Por tales circunstancias, Tiburius se convirtió en un hombre muy rico; rico en dinero «contante y sonante». Sus intereses fructificaron por ello sin el menor esfuerzo y pudo disfrutar y gastar sus bienes confiadamente. Se limitó a esperar, con toda tranquilidad, el tiempo de su decrepitud. En la propiedad que había recibido de su padre habitaba entonces, y desde tiempos inmemoriales, un antiguo servidor que administraba la misma con gran acierto.

La mayoría de las veces obtenía de ello pingües beneficios que, naturalmente, acrecentaban las riquezas del señor Tiburius. El propio Tiburius, único miembro de la familia Kneight que quedaba con vida y sin otra ocupación que la de consumir y disfrutar de sus elevados ingresos, era consciente de todo esto. Todos los que hasta entonces habían estado a su lado ya habían desaparecido; ahora estaba completamente solo.

Por ser estas circunstancias conocidas en toda la vecindad, había muchas muchachas que hubiesen deseado casarse con el señor Tiburius. Él no lo ignoraba, pero temía al matrimonio y de ninguna manera quiso casarse por aquel entonces. Prefirió, por el contrario, gozar de sus riquezas únicamente para sí. Al principio adquirió muchos objetos, procurando que fueran bellos. Se hizo luego con bellos trajes de lino y paño, así como cortinas, alfombras, cojines y demás tejidos, con los que fue decorando su casa. Por último se hizo con todo aquello que era considerado apetitoso y gustoso —sea para comer o beber—, guardándolo en su despensa para disponer de ello siempre y en abundancia. Y así vivió Tiburius, entre todas estas cosas, durante largo tiempo.

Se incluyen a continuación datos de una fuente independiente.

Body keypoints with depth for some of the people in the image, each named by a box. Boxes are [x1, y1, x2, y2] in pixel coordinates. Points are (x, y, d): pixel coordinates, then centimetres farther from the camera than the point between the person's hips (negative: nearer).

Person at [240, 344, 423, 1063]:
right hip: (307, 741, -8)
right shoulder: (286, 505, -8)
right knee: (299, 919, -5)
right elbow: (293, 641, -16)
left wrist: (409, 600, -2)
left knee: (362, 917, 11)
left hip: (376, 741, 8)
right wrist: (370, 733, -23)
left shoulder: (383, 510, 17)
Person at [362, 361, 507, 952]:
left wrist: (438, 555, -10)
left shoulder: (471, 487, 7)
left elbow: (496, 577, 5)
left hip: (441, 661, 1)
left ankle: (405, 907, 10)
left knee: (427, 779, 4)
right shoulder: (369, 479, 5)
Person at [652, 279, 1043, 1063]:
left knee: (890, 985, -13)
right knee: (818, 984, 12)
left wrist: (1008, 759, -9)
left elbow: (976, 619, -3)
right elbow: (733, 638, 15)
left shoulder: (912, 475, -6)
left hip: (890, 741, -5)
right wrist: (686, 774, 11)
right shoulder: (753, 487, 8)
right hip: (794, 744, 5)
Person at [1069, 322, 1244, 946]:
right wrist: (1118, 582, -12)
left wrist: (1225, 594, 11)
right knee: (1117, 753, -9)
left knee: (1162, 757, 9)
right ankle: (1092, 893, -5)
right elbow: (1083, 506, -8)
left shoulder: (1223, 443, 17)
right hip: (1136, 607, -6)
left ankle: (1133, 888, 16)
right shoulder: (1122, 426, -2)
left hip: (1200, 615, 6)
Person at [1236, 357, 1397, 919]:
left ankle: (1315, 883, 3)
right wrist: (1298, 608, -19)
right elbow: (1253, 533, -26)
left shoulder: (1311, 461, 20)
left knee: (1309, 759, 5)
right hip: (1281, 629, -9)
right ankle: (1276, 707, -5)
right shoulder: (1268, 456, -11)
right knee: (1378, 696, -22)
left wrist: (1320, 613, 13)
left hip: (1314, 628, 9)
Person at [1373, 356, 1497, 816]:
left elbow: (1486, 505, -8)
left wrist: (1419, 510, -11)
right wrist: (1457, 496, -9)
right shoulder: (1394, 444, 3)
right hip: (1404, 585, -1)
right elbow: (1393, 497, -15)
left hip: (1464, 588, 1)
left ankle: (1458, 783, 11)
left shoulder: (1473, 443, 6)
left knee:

En el transcurso de este tiempo, Tiburius comenzó a aprender a tocar el violín y, una vez que hubo aprendido, lo tocaba siempre, durante todo el día. Solo se preocupaba de que las piezas que interpretaba no fueran demasiado difíciles, pues en ese caso no podía tocar sin equivocarse. Cuando dejó de tocar el violín para siempre, empezó a pintar al óleo. En la vivienda que se había hecho edificar en sus terrenos, colgaban sus cuadros, y ordenó que se les pusieran marcos muy bellos y dorados. Algunos no llegaría a acabarlos, de modo que los colores se secaron en las numerosas paletas que poseía.